Examples of superficial infections include:

  •   Yeast infections caused by Candida species
  •   Athlete's foot
  •   Jock itch
  •   Infection on the scalp or hair
  •   Infection of the finger or toe
  •   Ringworm

Deep and systemic infections

In cases of persistent, deep or systemic infections, a definitive diagnosis and more extensive testing may be needed to identify which fungus is causing the infection and to guide treatment is necessary. This usually involves a combination of fungi tests. Examples of some serious fungal infections that can be identified include:

  •    Aspergillosis
  •    Blastomycosis
  •    Coccidioidomycosis
  •    Cryptococcosis
  •    Histoplasmosis



In general, a negative result means that there is no present fungal infection and symptoms are likely due to another cause. A negative test after a person has been treated for a fungal infection means that the therapy has been successful.

Positive results generally indicate that a fungus is present and sometimes identifies the type that causes the infection:

Microscopic examination (potassium hydroxide solution or white calcofluor): In general, if fungal elements are observed, then it is likely that a fungus is causing the symptoms. These tests, however, do not identify the type of fungus.

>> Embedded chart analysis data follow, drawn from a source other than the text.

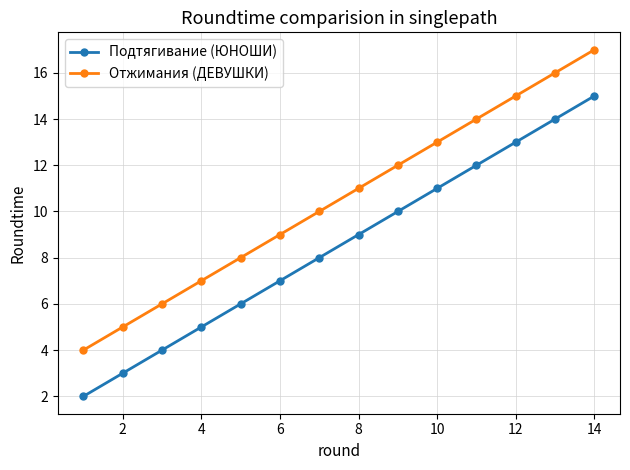

What is the value of the Отжимания (ДЕВУШКИ) point at the 4th from the left?

7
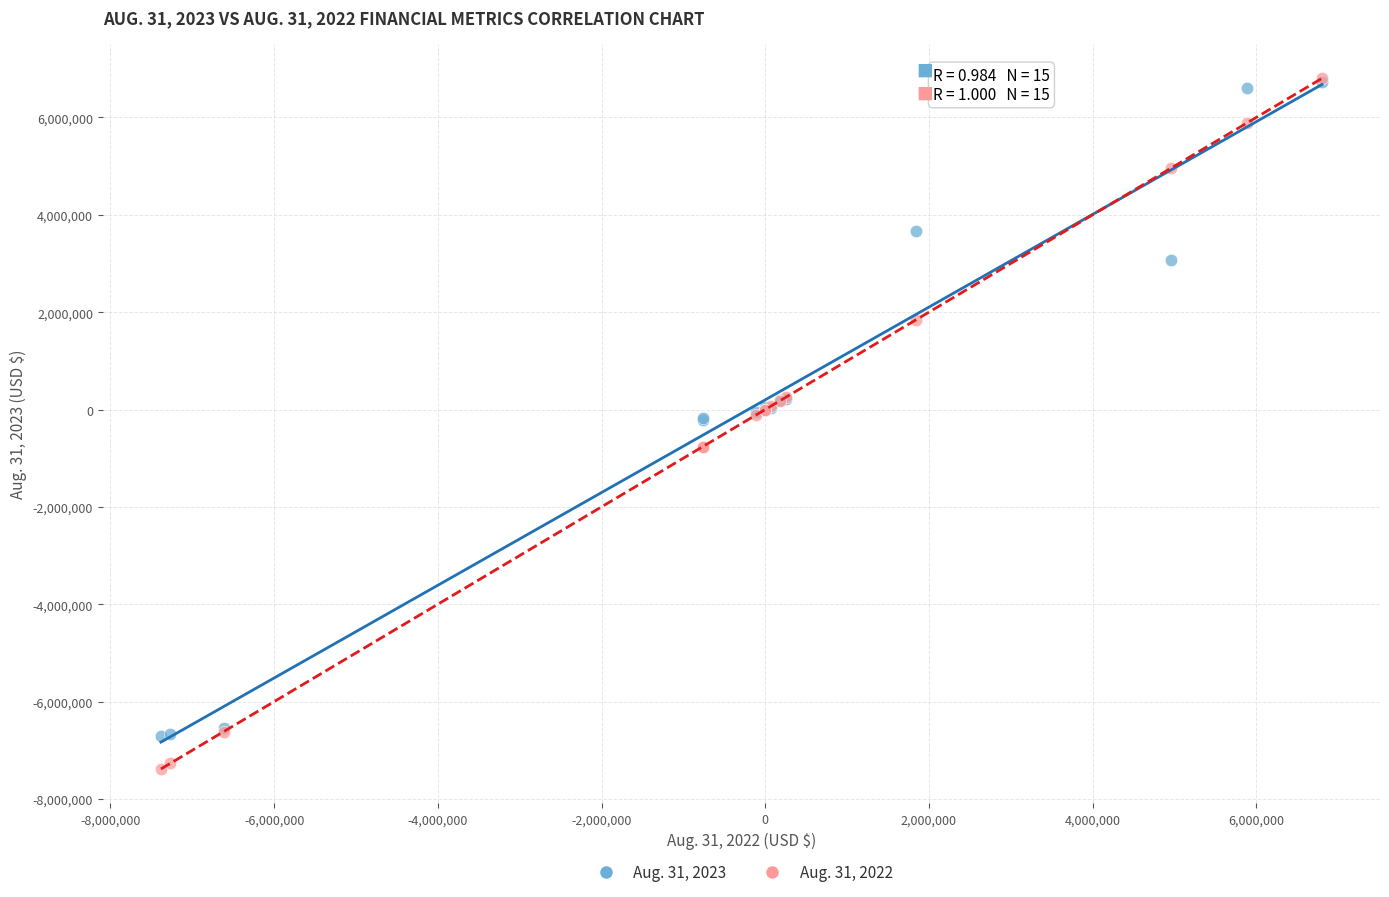

What are all the series names shown in the legend?

Aug. 31, 2023, Aug. 31, 2022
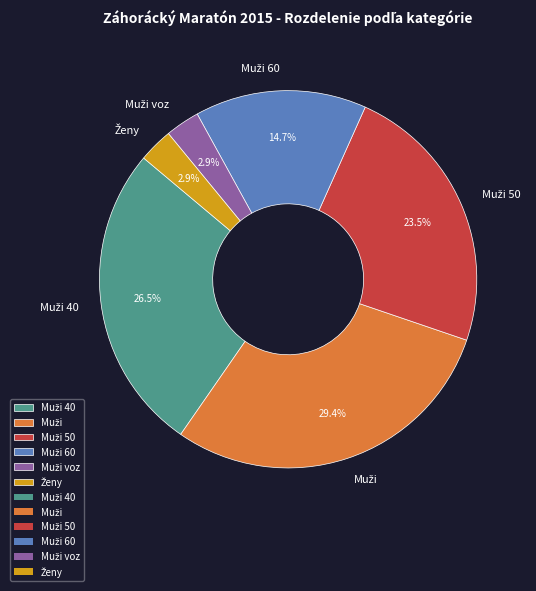

Does any single category account for the majority?

No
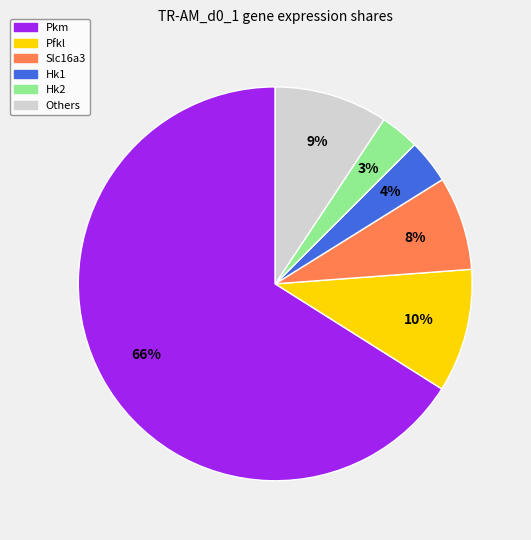

To the nearest percent, what is the average slice percentage?

17%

Cropping care should be taken when interpreting the test results. The interpretation often depends on the type of sample:

For non sterile sites such as the skin, a positive culture typically identify the fungus or fungi present. The identified fungi can be of the type that are disease-causing (pathogenic), the type that only causes disease in people with weakened immune systems (opportunistic) or are part of the normal flora. A mixture of these types can also be present.

       

In the case of sterile, such as blood, cerebrospinal fluid, or tissue samples, will  be properly collected and not contaminated with normal flora . Thus, a positive culture identifies the fungus or fungi that cause infection.

  

Positive antigen test means that it is likely that the fungus tested is the cause of infection.

  

positive result of antibodies in a single sample of blood indicates exposure to a specific fungus, but does not indicate whether it was recent or past exposure. Furthermore, an increase in antibody levels between two serum samples collected 2-3 weeks apart (acute and convalescent) indicates an active or recent fungal infection.

 

Molecular tests: detection of a specific fungus with a molecular test indicates a probable infection with the fungus if the test was performed on a sample of a body site which is barren as blood or tissue.



If a fungus that is causing an infection is not present in sufficient quantity in a sample, the test to detect and / or identify the fungus may be falsely negative.

In the case of antibody tests, some individuals infected with weakened immune systems can not produce antibodies as expected.

Fungal infections can often be distinguished from infections caused by other microorganisms, such as bacteria. In some cases, an infection may be due to bacteria and fungi. Tests that can be used to identify or rule out other causes include:

  • Gram stain: a quick test performed to detect microscopic bacteria and / or fungi in a sample.
  • Bacterial culture: used to rule out a bacterial infection or determine whether there is a concomitant bacterial infection.
  • Smear and culture: ordered when a mycobacterial infection such as tuberculosis is suspected.
  • Blood culture: ordered when septicemia is suspected.

Fungi thrive in moist environments, such as public pools and gyms within sweaty shoes, tight clothing, and skin folds.

Fungal skin infections can be minimized with the use of sandals to limit direct exposure, frequently changing socks, shoes drying and maintenance of wetlands clean and dry body.